Conforme pasan los años más me convenzo de que los fotógrafos trabajamos como somos, que en cada foto dejamos algo de nuestra experiencia y nuestra forma de ver la vida. Por eso no sé hacer otro tipo de fotos, me salen las que hago igual que hablo o escribo…
Con este reportaje me pasó algo curioso en ese sentido y me gustaría aprovechar las imágenes tan bonitas que me dio la familia de Julieta y Beltrán para contároslo. Ahora que se ha convertido en una de mis sesiones favoritas del otoño pasado, voy a reconocer que me costó arrancar, que no me apetecía mucho trabajar en la Plaza de España como me sugería el cliente, y que arrastraba cansancio de tantas sesiones, cierta rutina mecánica en la que procuro no caer, y un año complicado en lo familiar que pesaba mucho. Sin embargo, una vez que empiezo a mirar a través de la cámara siempre me pasa lo mismo: me abstraigo de todo lo que no veo a través del visor, incluso del frío o el cansancio, me dejo llevar y DISFRUTO, así con mayúsculas.

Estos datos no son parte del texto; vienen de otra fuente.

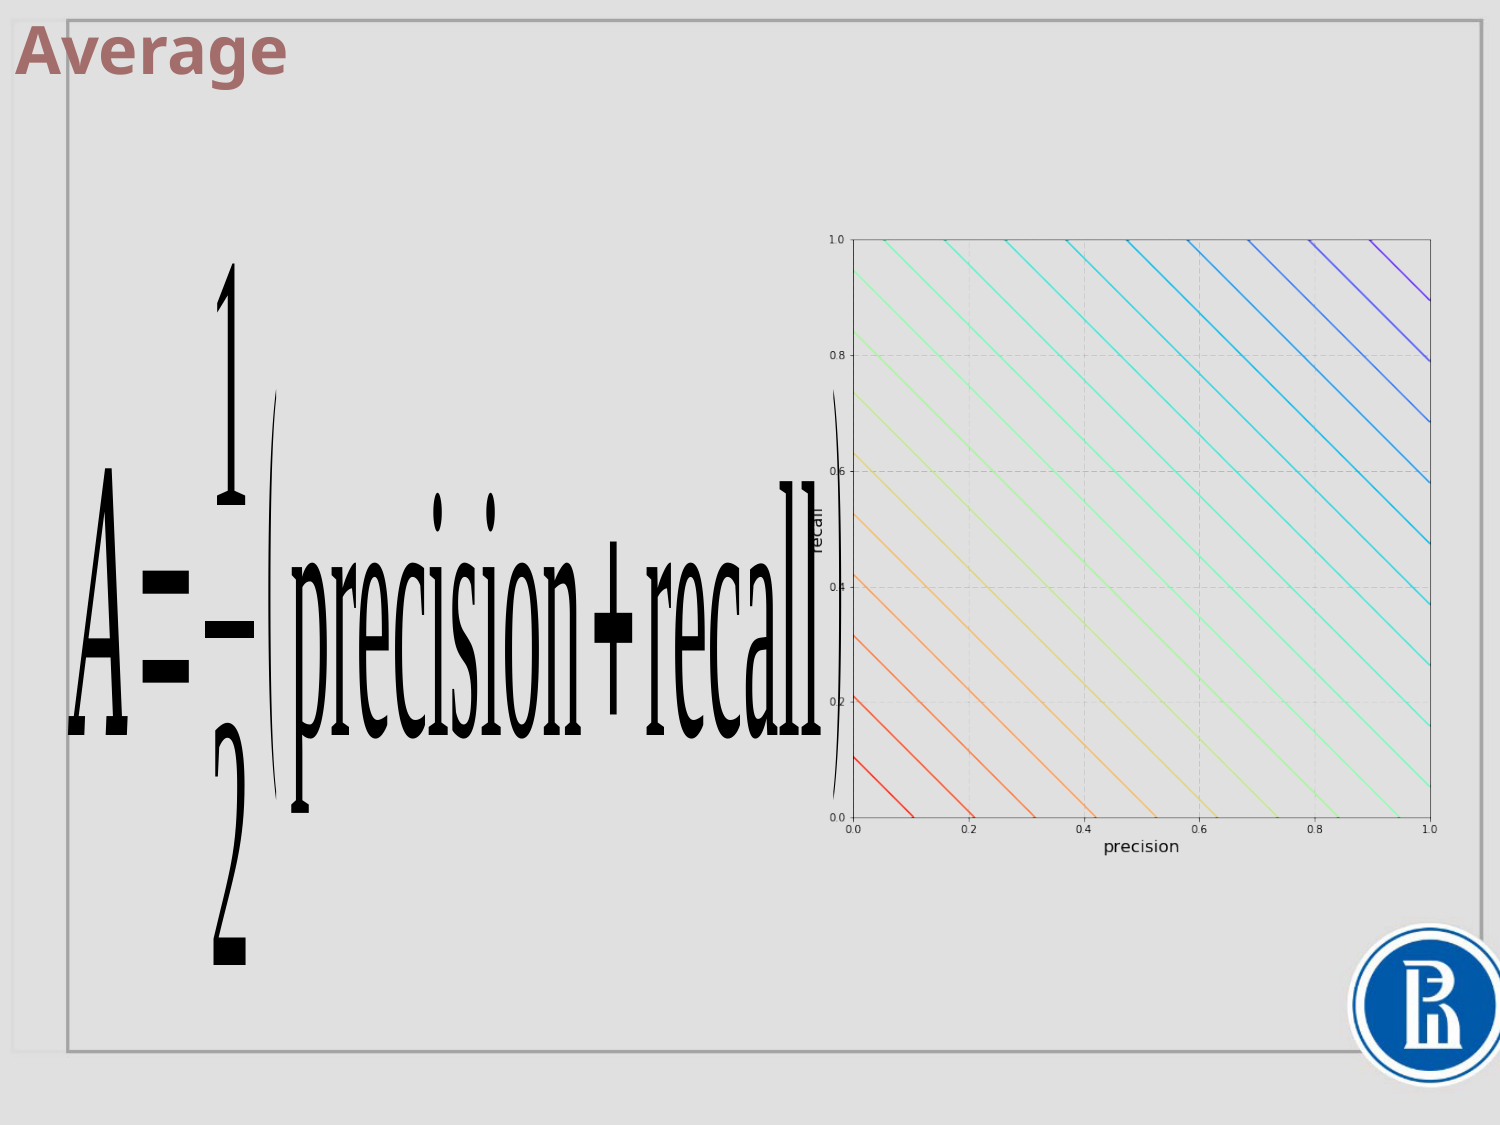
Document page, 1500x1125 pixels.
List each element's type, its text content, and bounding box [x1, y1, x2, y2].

title Average [0, 0, 1500, 102]
picture [0, 102, 1500, 1125]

Cuando tras la sesión vi las fotos en el ordenador reconocí encuadres, escenarios naturales, actitudes y gestos que había visto poco antes. Cogí mis álbumes familiares y repasé las fotos de mi infancia que había recuperado hacía unas semanas: fotos que me había hecho mi padre cuando yo era pequeña en esos mismos sitios, y que sin ser consciente de ello llevaba conmigo. Me cuesta describir esa emoción, pero en definitiva supuso darme cuenta de que llevo su mirada muy dentro, y para mí eso es un regalo de incalculable valor.
Espero que para Julieta y Beltrán también sea un regalo recuperar esas fotos en el futuro, y para todos los niños que pasan frente a mi cámara con sus padres, porque todos dejamos un poquito de nosotros mismos en cada foto.